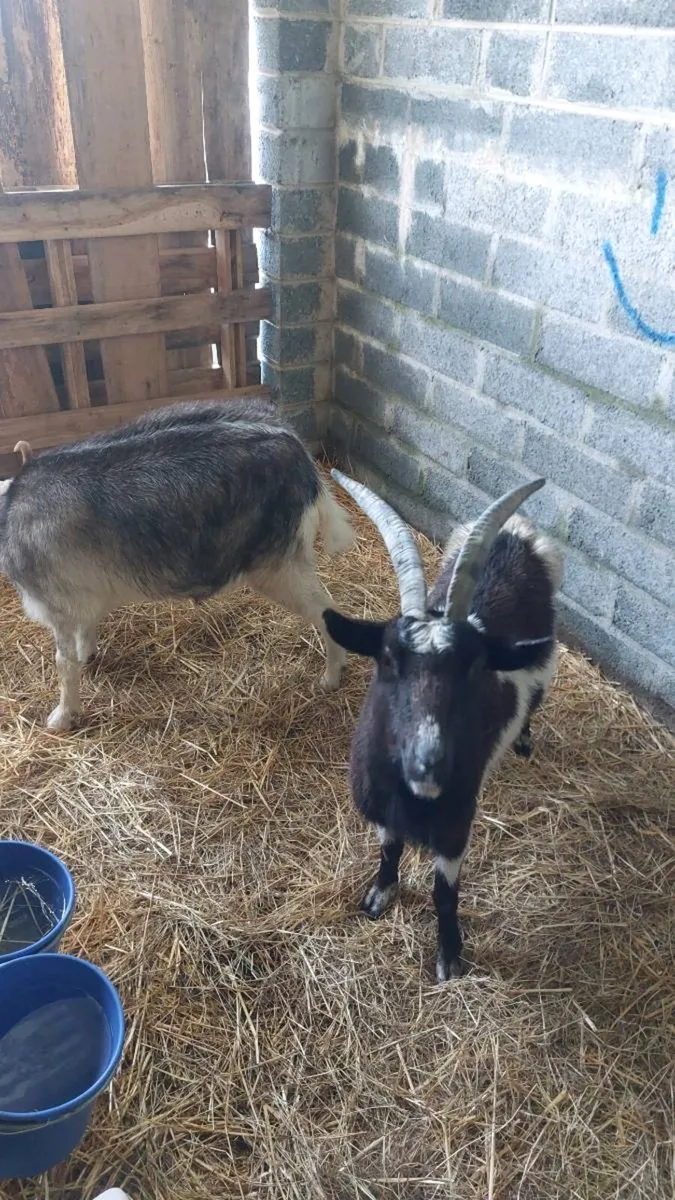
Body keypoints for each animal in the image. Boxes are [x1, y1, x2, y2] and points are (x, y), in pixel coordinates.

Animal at [0, 399, 354, 732]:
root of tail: (296, 448)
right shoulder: (82, 595)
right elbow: (85, 631)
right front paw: (88, 655)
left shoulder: (57, 603)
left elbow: (64, 663)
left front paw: (61, 717)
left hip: (279, 566)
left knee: (328, 610)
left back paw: (331, 677)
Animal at [324, 471, 562, 981]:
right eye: (386, 659)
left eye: (474, 666)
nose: (428, 763)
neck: (415, 798)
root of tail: (515, 531)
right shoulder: (382, 809)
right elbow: (389, 851)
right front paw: (378, 896)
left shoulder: (456, 824)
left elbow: (444, 892)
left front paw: (449, 955)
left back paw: (524, 741)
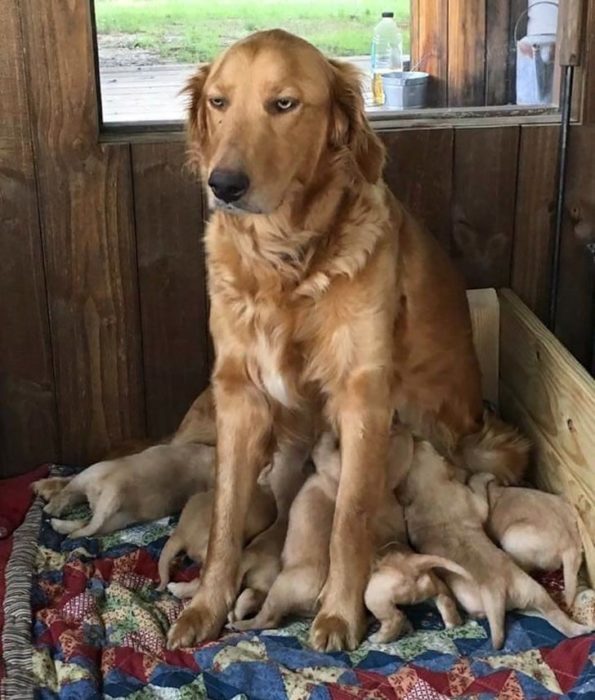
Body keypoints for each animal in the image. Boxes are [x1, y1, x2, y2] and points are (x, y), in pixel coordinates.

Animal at [33, 446, 217, 540]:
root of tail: (117, 488)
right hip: (113, 512)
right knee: (83, 518)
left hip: (95, 486)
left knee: (74, 505)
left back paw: (54, 517)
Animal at [168, 27, 532, 652]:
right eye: (219, 102)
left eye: (283, 104)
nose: (224, 185)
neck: (286, 260)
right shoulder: (238, 392)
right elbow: (223, 516)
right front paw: (205, 607)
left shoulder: (363, 396)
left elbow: (349, 517)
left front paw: (339, 612)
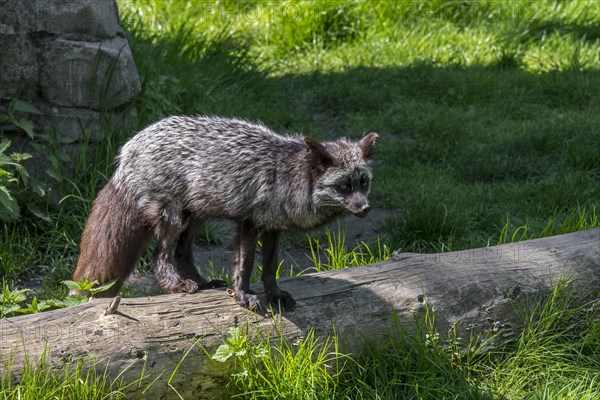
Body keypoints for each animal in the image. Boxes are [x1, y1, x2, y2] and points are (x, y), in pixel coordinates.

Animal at [72, 115, 378, 310]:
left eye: (363, 183)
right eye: (343, 186)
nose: (365, 208)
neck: (287, 175)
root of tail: (127, 150)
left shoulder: (273, 229)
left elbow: (269, 268)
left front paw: (274, 295)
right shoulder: (249, 224)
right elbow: (245, 266)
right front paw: (243, 297)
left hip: (197, 216)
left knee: (182, 253)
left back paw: (203, 283)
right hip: (174, 218)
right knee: (160, 257)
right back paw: (177, 285)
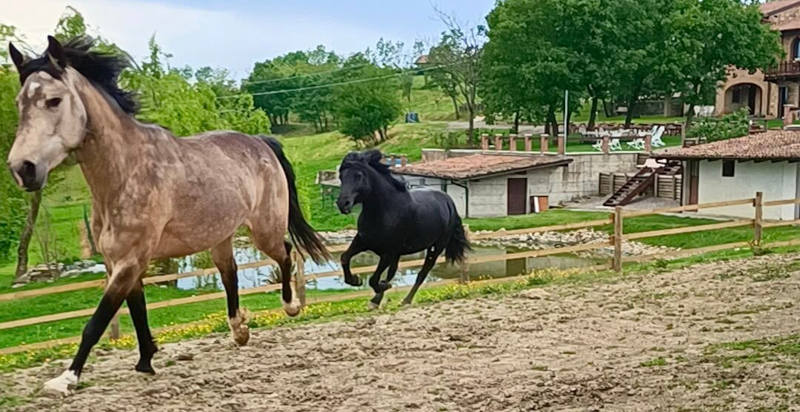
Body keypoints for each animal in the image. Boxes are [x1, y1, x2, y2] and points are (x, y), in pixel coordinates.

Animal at [6, 36, 329, 395]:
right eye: (20, 103)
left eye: (54, 100)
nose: (22, 169)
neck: (126, 173)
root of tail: (260, 142)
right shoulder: (120, 263)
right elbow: (137, 311)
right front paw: (146, 361)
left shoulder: (130, 261)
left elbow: (98, 321)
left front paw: (66, 378)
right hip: (220, 235)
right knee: (229, 272)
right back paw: (239, 330)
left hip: (264, 229)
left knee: (285, 253)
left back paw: (290, 306)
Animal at [336, 150, 471, 308]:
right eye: (341, 176)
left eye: (358, 175)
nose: (343, 204)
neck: (384, 211)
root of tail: (449, 202)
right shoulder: (363, 241)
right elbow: (345, 257)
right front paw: (355, 280)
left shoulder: (388, 252)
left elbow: (374, 279)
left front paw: (380, 287)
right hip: (400, 253)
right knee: (393, 272)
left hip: (435, 248)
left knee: (422, 273)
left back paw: (405, 300)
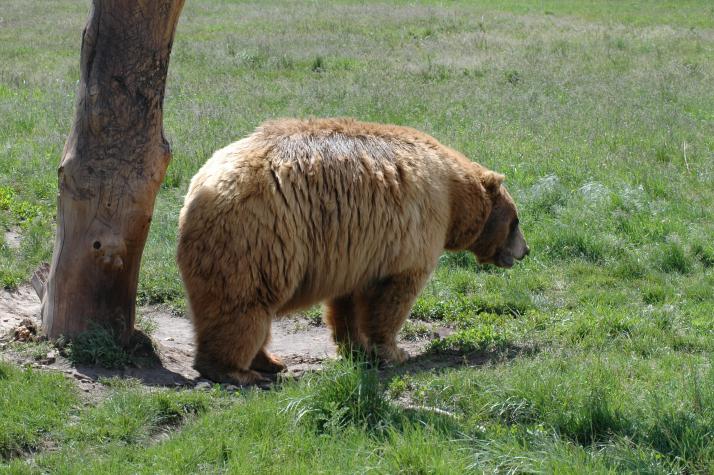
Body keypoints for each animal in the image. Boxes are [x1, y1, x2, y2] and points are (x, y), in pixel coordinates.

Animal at [175, 117, 524, 384]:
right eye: (516, 221)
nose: (525, 250)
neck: (454, 196)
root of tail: (203, 187)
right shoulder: (415, 227)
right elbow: (393, 296)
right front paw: (395, 351)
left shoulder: (355, 246)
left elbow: (347, 300)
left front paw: (355, 347)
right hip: (259, 235)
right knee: (243, 303)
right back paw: (237, 371)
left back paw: (269, 361)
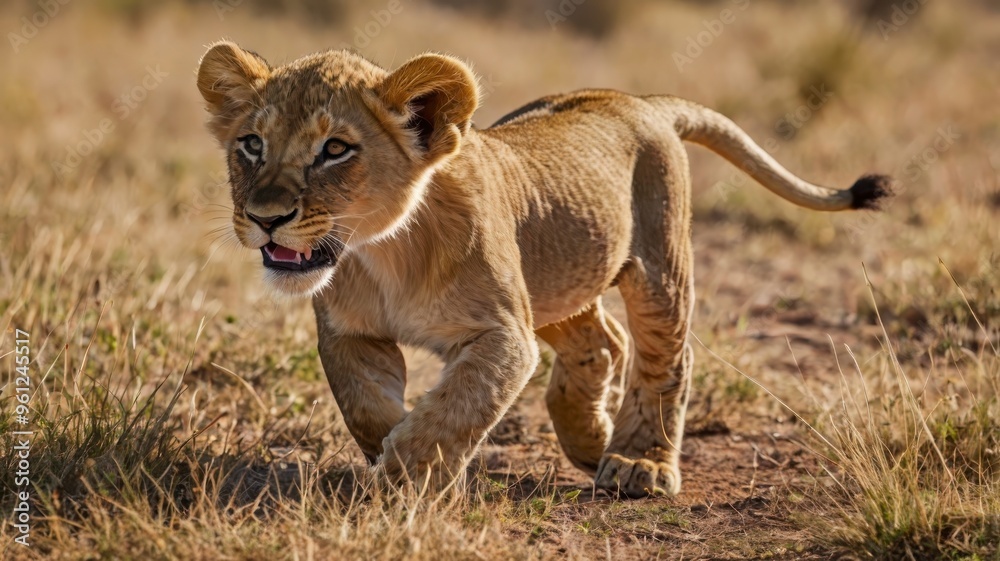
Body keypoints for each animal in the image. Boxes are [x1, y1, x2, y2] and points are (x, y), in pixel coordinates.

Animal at [196, 42, 891, 497]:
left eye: (335, 150)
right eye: (251, 144)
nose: (264, 218)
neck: (382, 250)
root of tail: (636, 101)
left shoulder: (502, 333)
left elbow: (455, 407)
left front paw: (404, 482)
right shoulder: (351, 334)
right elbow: (367, 408)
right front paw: (398, 462)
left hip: (655, 266)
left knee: (665, 356)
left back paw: (638, 464)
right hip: (556, 280)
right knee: (603, 341)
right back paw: (587, 437)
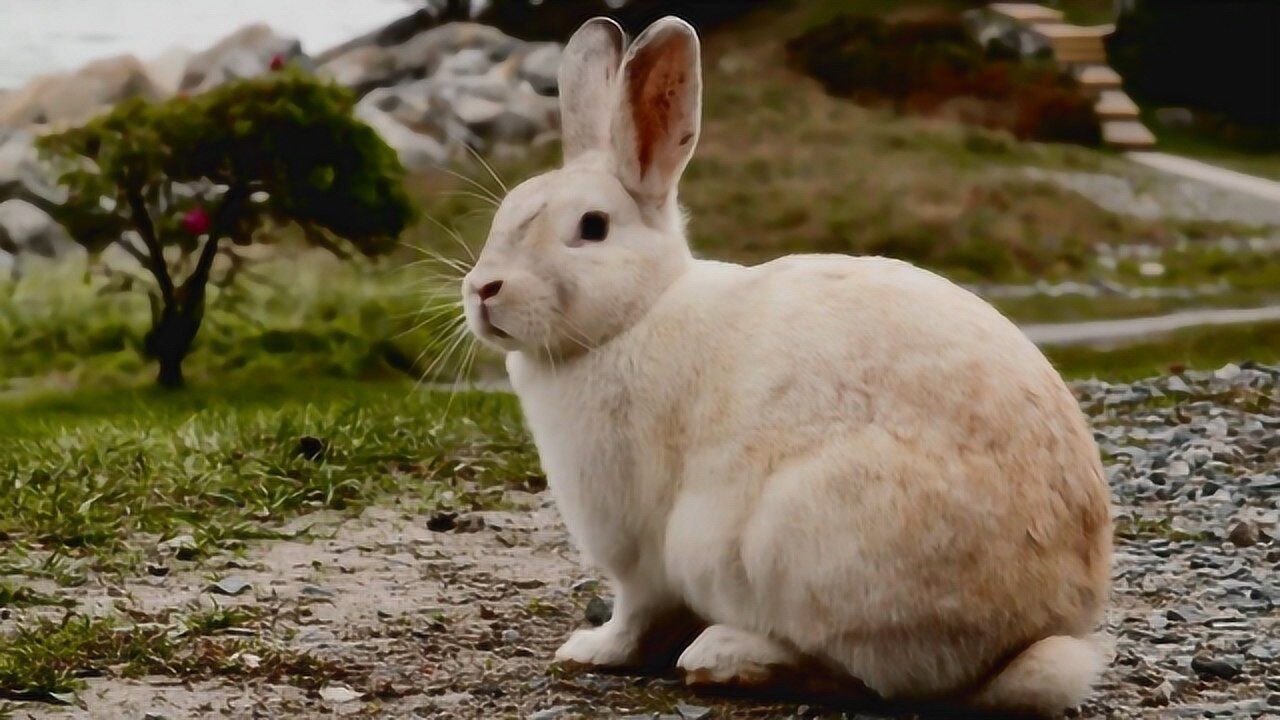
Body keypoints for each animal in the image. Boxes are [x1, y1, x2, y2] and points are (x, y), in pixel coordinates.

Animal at [463, 15, 1111, 712]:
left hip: (796, 541)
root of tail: (1033, 629)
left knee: (859, 676)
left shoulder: (640, 552)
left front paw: (590, 651)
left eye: (592, 227)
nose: (484, 289)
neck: (638, 311)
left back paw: (725, 658)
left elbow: (636, 616)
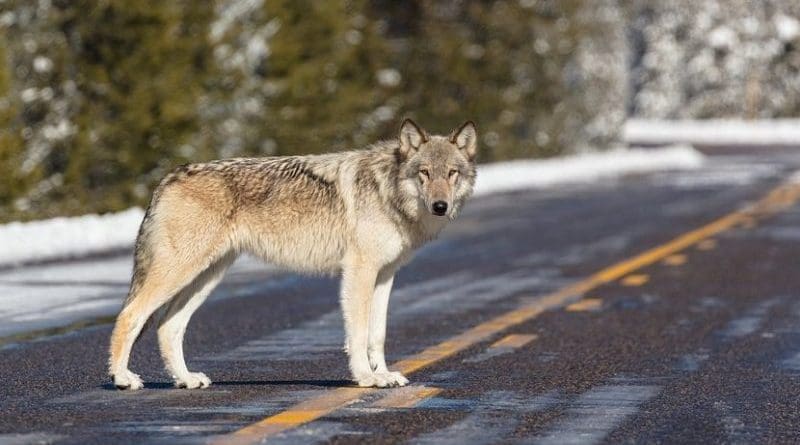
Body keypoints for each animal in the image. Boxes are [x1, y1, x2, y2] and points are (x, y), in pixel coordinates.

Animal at [109, 118, 478, 388]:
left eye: (451, 174)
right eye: (424, 173)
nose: (441, 206)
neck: (388, 192)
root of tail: (167, 178)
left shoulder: (385, 275)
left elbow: (378, 334)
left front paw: (384, 374)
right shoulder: (359, 271)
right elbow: (358, 333)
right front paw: (366, 378)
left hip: (207, 277)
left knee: (167, 326)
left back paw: (186, 379)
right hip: (180, 273)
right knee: (130, 314)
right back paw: (123, 378)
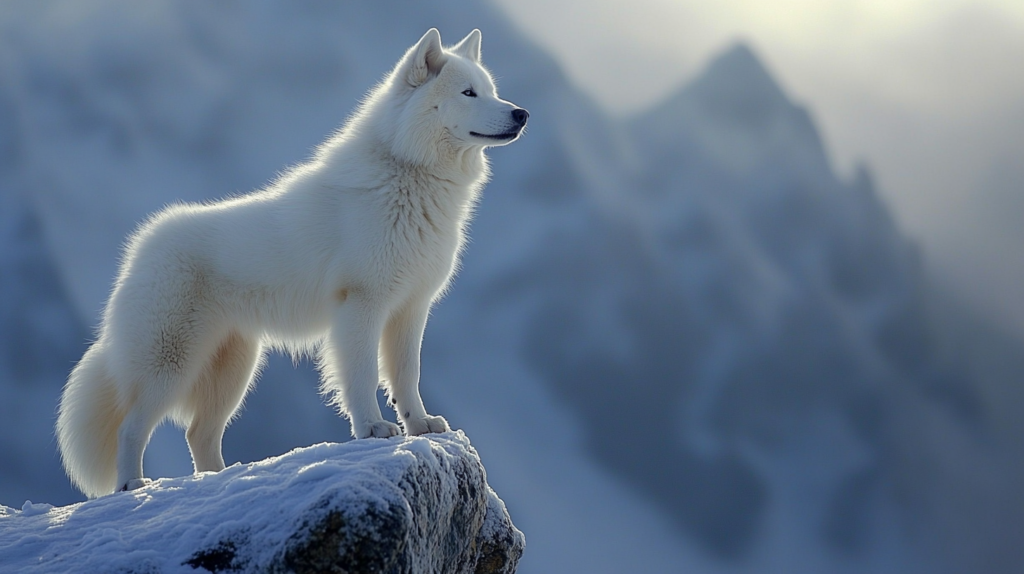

Work item:
Your response must consist of the material above, reproduced word for word, with the images omitted.

Answer below:
Body keypoints for each animal in the image. Boxes are [x1, y1, x2, y2] and points are (x, y), in pixel coordinates.

Animal at [0, 399, 354, 732]:
root of tail: (296, 448)
right shoulder: (82, 595)
right elbow: (85, 631)
right front paw: (88, 655)
left shoulder: (57, 603)
left elbow: (64, 663)
left front paw: (61, 717)
left hip: (279, 566)
left knee: (328, 610)
left back paw: (331, 677)
Animal at [324, 471, 562, 981]:
right eye: (386, 659)
left eye: (474, 666)
nose: (428, 763)
neck: (415, 798)
root of tail: (515, 531)
right shoulder: (382, 809)
right elbow: (389, 851)
right front paw: (378, 896)
left shoulder: (456, 824)
left elbow: (444, 892)
left front paw: (449, 955)
left back paw: (524, 741)
Body keypoints for each animal in the image. Boxes are [x1, y1, x2, y2] and points are (x, y), in pixel coordinates.

Animal at [33, 446, 217, 540]:
root of tail: (117, 488)
right hip: (113, 512)
right knee: (83, 518)
left hip: (95, 486)
left knee: (74, 505)
left back paw: (54, 517)
Animal at [168, 27, 532, 652]:
right eye: (219, 102)
left eye: (283, 104)
nose: (224, 185)
neck: (286, 260)
right shoulder: (238, 392)
right elbow: (223, 516)
right front paw: (205, 607)
left shoulder: (363, 396)
left elbow: (349, 517)
left front paw: (339, 612)
Body keypoints for each animal in the image. Boxes are [x1, y1, x2, y2] and points are (x, y), in pixel coordinates.

Animal at [72, 115, 378, 310]:
left eye: (363, 183)
right eye: (343, 186)
nose: (365, 208)
neck: (287, 175)
root of tail: (127, 150)
left shoulder: (273, 229)
left elbow: (269, 268)
left front paw: (274, 295)
right shoulder: (249, 224)
right elbow: (245, 266)
right front paw: (243, 297)
left hip: (197, 216)
left knee: (182, 253)
left back paw: (203, 283)
right hip: (174, 218)
right knee: (160, 257)
right back paw: (177, 285)
Body keypoints for each animal in the image. Boxes are [x1, y1, x2, y2] and points are (x, y), in pixel coordinates.

Animal at [6, 36, 329, 395]:
right eye: (20, 103)
left eye: (54, 100)
nose: (22, 169)
neck: (126, 173)
root of tail: (260, 142)
right shoulder: (120, 263)
right elbow: (137, 311)
right front paw: (146, 361)
left shoulder: (130, 261)
left elbow: (98, 321)
left front paw: (66, 378)
right hip: (220, 235)
right knee: (229, 272)
right back paw: (239, 330)
left hip: (264, 229)
left knee: (285, 253)
left back paw: (290, 306)
Animal at [336, 150, 471, 308]:
right eye: (341, 176)
left eye: (358, 175)
nose: (343, 204)
neck: (384, 211)
root of tail: (449, 202)
right shoulder: (363, 241)
right elbow: (345, 257)
right front paw: (355, 280)
left shoulder: (388, 252)
left elbow: (374, 279)
left front paw: (380, 287)
right hip: (400, 253)
right knee: (393, 272)
left hip: (435, 248)
left knee: (422, 273)
left back paw: (405, 300)
Body keypoints for each animal in the image. Boxes are [x1, y1, x2, y2] and points are (x, y), in pixel coordinates.

Animal at [175, 117, 524, 384]:
right eye: (516, 221)
nose: (525, 250)
neck: (454, 196)
root of tail: (203, 187)
right shoulder: (415, 227)
right elbow: (393, 296)
right front paw: (395, 351)
left shoulder: (355, 246)
left elbow: (347, 300)
left front paw: (355, 347)
right hip: (259, 235)
right knee: (243, 303)
right back paw: (237, 371)
left back paw: (269, 361)
Body keypoints for each animal in the image. Boxes are [x1, y1, x2, y2] and points are (x, y), in pixel coordinates.

Animal at [196, 42, 891, 497]:
left eye: (335, 150)
right eye: (251, 144)
nose: (264, 218)
neck: (382, 250)
root of tail: (636, 101)
left shoulder: (502, 333)
left elbow: (455, 407)
left front paw: (404, 482)
right shoulder: (351, 334)
right elbow: (367, 408)
right front paw: (398, 462)
left hip: (655, 266)
left knee: (665, 356)
left back paw: (638, 464)
right hip: (556, 280)
right knee: (603, 341)
right back paw: (587, 437)
Body keypoints for each animal in the image. Boxes are [x1, y1, x2, y2] and points are (x, y), in pixel coordinates.

Animal at [463, 15, 1111, 712]:
left hip: (796, 541)
root of tail: (1033, 629)
left knee: (859, 676)
left shoulder: (640, 552)
left front paw: (590, 651)
left eye: (592, 227)
nose: (484, 289)
neck: (638, 311)
left back paw: (725, 658)
left elbow: (636, 616)
Body keypoints for each animal in the image. Boxes are [x1, y1, x2, y2] and points are (x, y), in pixel coordinates.

Animal at [109, 118, 478, 388]:
left eye: (451, 174)
right eye: (424, 173)
nose: (441, 206)
neck: (388, 192)
root of tail: (167, 178)
left shoulder: (385, 275)
left elbow: (378, 334)
left front paw: (384, 374)
right shoulder: (359, 271)
right elbow: (358, 333)
right front paw: (366, 378)
left hip: (207, 277)
left knee: (167, 326)
left back paw: (186, 379)
right hip: (180, 273)
right knee: (130, 314)
right back paw: (123, 378)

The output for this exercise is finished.